« Jambon à cornes ! »
Jambon à cornes ! comme il dirait, sa capacité à se jeter sur les puissants médiatiques du jour en criant Gloup ! Gloup ! nous manque aujourd’hui particulièrement, quand on voit les paltoquets degoche et autres crapules réacs se bousculer sans vergogne sur la ligne de départ de la présidentielle, tant de philosophes Céniouze et autres pompeux cornichons mariannesques, tant d’experts en expertise encombrer l’espace public. L’homme qui avait réussi à interdire la Belgique à BHL (six entartages, quand même !), qui avait à son tableau de chasse Bill Gates et Sarkozy, nous aura beaucoup inspiré en démontrant que la subversion n’est pas une question de testostérone, et pas forcément une question de prise d’arme, mais de courage, d’inventivité et de persévérance.
Comme nous l’avons écrit par ailleurs : « L’entartage est bel et bien devenu une pratique diffuse qui ne se limite pas aux jouissifs coups de main de l’ami Noël Godin. Les attentats pâtissiers répondent à la nécessité de ridiculiser toutes les formes de pouvoir (politique, médiatique, économique, culturel) tout en échappant à l’enfermement dans la case ’terrorisme’ qui fait le jeu de ces mêmes pouvoirs. Cette pratique intervient donc au contact de deux dominations pour les subvertir : la domination médiatique et la domination politique.

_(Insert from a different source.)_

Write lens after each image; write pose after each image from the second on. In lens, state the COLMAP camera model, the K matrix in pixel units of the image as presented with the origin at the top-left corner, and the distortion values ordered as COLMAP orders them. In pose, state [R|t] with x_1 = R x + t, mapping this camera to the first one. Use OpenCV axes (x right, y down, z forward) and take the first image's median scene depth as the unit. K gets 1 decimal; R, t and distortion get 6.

Quand l’entarté est un personnage comme BHL, dont l’existence repose uniquement sur sa maîtrise des circuits médiatiques, l’entartage apparaît comme la seule arme vraiment efficace : la nullité intellectuelle du personnage a été si souvent démontrée que s’acharner encore à la prouver, non content d’être une perte de temps, finit par lui restituer une forme de légitimité perverse (« Si on le critique tant… »). De lui, la seule chose à dire désormais, c’est que son interdiction de fait du territoire belge sous peine d’entartage est une punition qu’il convient d’étendre au reste de la planète. En opposition à la réaction de Godard, entarté pour avoir commis un film sur la Vierge (il a goûté la crème, rigolé et insisté pour que Godin ne soit pas interdit de festival), la réaction si comiquement hystérique de BHL à chaque fois qu’on le couvre de crème, montre bien que le cinéaste sait d’expérience qu’une image est une idée, alors que la starlette « philosophique » n’est qu’une image sans idée.

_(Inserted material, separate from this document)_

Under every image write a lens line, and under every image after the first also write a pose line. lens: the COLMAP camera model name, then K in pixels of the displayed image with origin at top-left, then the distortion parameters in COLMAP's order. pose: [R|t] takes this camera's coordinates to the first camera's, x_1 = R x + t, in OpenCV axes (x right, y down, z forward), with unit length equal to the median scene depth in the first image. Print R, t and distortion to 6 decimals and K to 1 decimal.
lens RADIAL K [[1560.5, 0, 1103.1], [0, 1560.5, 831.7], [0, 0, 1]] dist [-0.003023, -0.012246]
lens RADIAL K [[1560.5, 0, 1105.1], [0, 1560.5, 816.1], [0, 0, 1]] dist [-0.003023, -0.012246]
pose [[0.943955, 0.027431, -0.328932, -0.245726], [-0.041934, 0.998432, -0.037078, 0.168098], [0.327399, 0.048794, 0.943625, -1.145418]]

En revanche, l’entartage de Chevènement, en mars 2002, alors qu’il était candidat aux présidentielles et qu’il était en train de dire « Il faut comprendre qu’une minorité violente… » prend une toute autre portée. Ne maîtrisant plus grand chose sur le reste d’une vie sociale domestiquée par l’économie, la domination politique tend à se réduire au pouvoir de police, comme pouvoir de définition de ce qu’est le terrorisme et ce que sont les formes d’interventions autorisées. Ce n’est pas par hasard si Chevènement est, à ce jour, le seul des entartés à s’être acharné judiciairement contre Noël Godin et à avoir obtenu une lourde condamnation financière (heureusement épongée en une soirée de solidarité, preuve du soutien que rencontre la guérilla pâtissière). Comme Chevènement l’a dit lui-même : pour un homme public, ce qui est important désormais « c’est son image » et « ce genre d’action vise à empêcher une discussion sérieuse » dans le cadre électoral. »
A bas le cadre électoral ! Sachons rendre hommage à Noël en continuant la subversion pâtissière ! Gloup ! Gloup ! [1]
Serge Quadruppani
[1] À ce titre, voir l’appel à l’insurrection pâtissière publié dans cette même édition.